Die Bergregenwälder waren urig, die Strauchschicht wird seit 2002 als Kaffeeplantage genutzt. Hier lag der Hauptpunkt der Untersuchungen, weitere Biotope waren u.a. offene Bereiche an einem kleinen Fluss und Feuchtgebiete. Sammelmethoden waren Barberfallen, Flugfallen in den Baumkronen, eine Malaisfalle, Autokescherfahrten mit gigantischen Ausbeuten (viel Arbeit), Kescher, Klopfschirm und Sieb. Während der ersten Exkursionen wurde Konkurrenz beobachtet: Eine insektenfressende Brazza-Meerkatze. Das Projekt war die erste intensive Erfassung der Käfer in diesem Gebiet. Nach ersten Auswertungen wurden 400 Morphospezies nachgewiesen, 79 Familien/Unterfamilien. Beispielfotos zeigten Lyciden, Dytisciden, Platypodiden, verschiedene Laufkäfer und Kurzflügler. Von letzteren konnten 164 Arten identifiziert werden, 530 sind aus Äthiopien bekannt. Mindestens zwei der nachgewiesenen Arten sind neu für die Wissenschaft. Matthias Schöller interessiert sich besonders für Blattkäfer, also versuchte er, so viele Arten, wie möglich zu erbeuten. Auf Fotos wurden Arten der Ufam. Cassidinae und Galerucinae von Solanum gezeigt, eine Art ist neu für Afrika, andere weit verbreitet. Auf Polygonum wurden Exemplare der Gattung Altica gefangen.
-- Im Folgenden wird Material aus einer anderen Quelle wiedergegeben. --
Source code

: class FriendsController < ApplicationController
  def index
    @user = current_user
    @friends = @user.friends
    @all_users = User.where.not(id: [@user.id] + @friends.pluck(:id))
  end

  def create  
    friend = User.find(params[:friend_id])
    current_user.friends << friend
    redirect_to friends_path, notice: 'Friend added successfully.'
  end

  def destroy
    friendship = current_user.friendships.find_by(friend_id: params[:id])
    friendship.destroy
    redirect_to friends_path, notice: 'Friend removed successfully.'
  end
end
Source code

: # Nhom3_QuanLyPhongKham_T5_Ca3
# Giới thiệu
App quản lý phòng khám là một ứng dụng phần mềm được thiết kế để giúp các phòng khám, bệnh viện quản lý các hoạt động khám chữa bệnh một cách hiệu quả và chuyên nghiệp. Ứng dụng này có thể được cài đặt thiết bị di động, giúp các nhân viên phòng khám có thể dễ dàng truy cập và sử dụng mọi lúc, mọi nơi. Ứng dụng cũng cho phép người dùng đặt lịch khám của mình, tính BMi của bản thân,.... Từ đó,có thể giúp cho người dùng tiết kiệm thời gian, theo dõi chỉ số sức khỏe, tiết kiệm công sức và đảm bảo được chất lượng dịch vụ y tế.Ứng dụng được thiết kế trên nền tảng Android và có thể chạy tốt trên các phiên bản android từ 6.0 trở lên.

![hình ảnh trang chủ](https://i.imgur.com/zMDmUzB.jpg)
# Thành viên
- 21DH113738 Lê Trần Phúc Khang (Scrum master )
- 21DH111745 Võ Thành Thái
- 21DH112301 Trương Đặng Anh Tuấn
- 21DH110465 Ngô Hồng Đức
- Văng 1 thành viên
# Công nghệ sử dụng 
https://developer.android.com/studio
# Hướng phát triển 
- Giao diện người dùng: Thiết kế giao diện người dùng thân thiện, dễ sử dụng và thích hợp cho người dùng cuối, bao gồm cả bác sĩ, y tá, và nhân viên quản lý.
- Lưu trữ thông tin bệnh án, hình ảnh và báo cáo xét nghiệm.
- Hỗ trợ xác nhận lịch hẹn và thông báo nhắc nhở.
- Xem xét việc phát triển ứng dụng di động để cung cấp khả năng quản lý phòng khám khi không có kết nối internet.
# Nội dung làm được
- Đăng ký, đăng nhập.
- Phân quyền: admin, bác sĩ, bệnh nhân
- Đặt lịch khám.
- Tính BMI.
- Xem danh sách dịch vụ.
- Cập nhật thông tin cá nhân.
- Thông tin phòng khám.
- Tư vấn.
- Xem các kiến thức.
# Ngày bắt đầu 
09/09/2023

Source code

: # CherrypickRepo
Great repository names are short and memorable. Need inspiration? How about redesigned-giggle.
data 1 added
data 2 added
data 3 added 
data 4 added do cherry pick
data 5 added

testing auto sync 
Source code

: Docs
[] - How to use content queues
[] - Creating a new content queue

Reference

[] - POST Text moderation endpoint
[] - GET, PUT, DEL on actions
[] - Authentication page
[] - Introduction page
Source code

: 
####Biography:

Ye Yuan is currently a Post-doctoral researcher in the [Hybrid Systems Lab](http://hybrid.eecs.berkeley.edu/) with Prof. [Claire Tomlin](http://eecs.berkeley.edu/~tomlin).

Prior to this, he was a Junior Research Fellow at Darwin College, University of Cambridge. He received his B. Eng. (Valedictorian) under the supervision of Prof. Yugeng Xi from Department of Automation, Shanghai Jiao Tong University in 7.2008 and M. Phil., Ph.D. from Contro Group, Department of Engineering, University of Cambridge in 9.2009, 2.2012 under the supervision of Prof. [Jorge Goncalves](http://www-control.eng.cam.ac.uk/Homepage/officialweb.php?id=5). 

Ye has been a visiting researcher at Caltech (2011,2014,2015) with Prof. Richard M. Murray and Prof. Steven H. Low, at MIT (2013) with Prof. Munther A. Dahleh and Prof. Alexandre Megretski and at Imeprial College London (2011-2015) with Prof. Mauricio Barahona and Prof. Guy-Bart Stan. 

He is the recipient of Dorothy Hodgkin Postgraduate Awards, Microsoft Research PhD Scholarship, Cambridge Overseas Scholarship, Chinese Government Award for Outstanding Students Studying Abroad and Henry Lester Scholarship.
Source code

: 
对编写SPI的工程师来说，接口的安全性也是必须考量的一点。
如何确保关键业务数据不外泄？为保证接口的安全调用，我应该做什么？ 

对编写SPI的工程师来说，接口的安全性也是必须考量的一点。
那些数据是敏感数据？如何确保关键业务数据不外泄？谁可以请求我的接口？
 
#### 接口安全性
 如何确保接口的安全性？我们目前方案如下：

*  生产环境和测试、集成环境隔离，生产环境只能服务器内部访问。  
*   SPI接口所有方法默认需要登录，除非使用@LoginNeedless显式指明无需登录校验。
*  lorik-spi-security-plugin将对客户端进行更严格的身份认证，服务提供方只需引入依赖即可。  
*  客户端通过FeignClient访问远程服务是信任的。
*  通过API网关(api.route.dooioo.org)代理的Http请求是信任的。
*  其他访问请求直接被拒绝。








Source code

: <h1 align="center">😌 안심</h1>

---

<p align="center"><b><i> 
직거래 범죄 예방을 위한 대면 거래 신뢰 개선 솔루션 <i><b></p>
Einen besonderen Lebensraum stellen die Bambuswälder dar. Dort leben bis heute Löwen! Die Stengel der Pflanzen erreichen teils große Durchmesser und bilden ein interessantes Mikrobiotop. In den Internodien bilden sich Phytotelmen, die reich an Leben sein können.

Das Schmetterlingsteam wies 123 Arten nach, wobei bisher nur ein Teil ausgewertet wurde. Die Bedingungen gerade beim Lichtfang waren wegen des Vollmondes ungünstig. Eine grobe Familienübersicht und einige Beispielfotos wurden gezeigt. 33 Arten Libellen aus sieben Familien wurden nachgewiesen, drei davon neu für Äthiopien, 12 Arten neu für das Biosphärenreservat. Große Waserskorpione, ein 4-mm-Thrips und weitere bemerkenswerte Insekten wurden vorgestellt.

Informationen über die Kaffeekultur, den Vorratsschutz, die Landwirtschaft und Imkerei in der Region folgten. Abschließend als Resümee wurde über Ergebnisse, Empfehlungen, soweit möglich Artenlisten, Indikatorarten, Hinweise zu einem permanenten Monitoring und das Naturschutzmanagment im Ganzen gesprochen, bevor einige Fragen der Anwesenden beantwortet wurden.


Der offizielle Teil des Abends endete gegen 20:15 Uhr. Der gesellige Teil fand in der nahe gelegenen Gastronomie statt.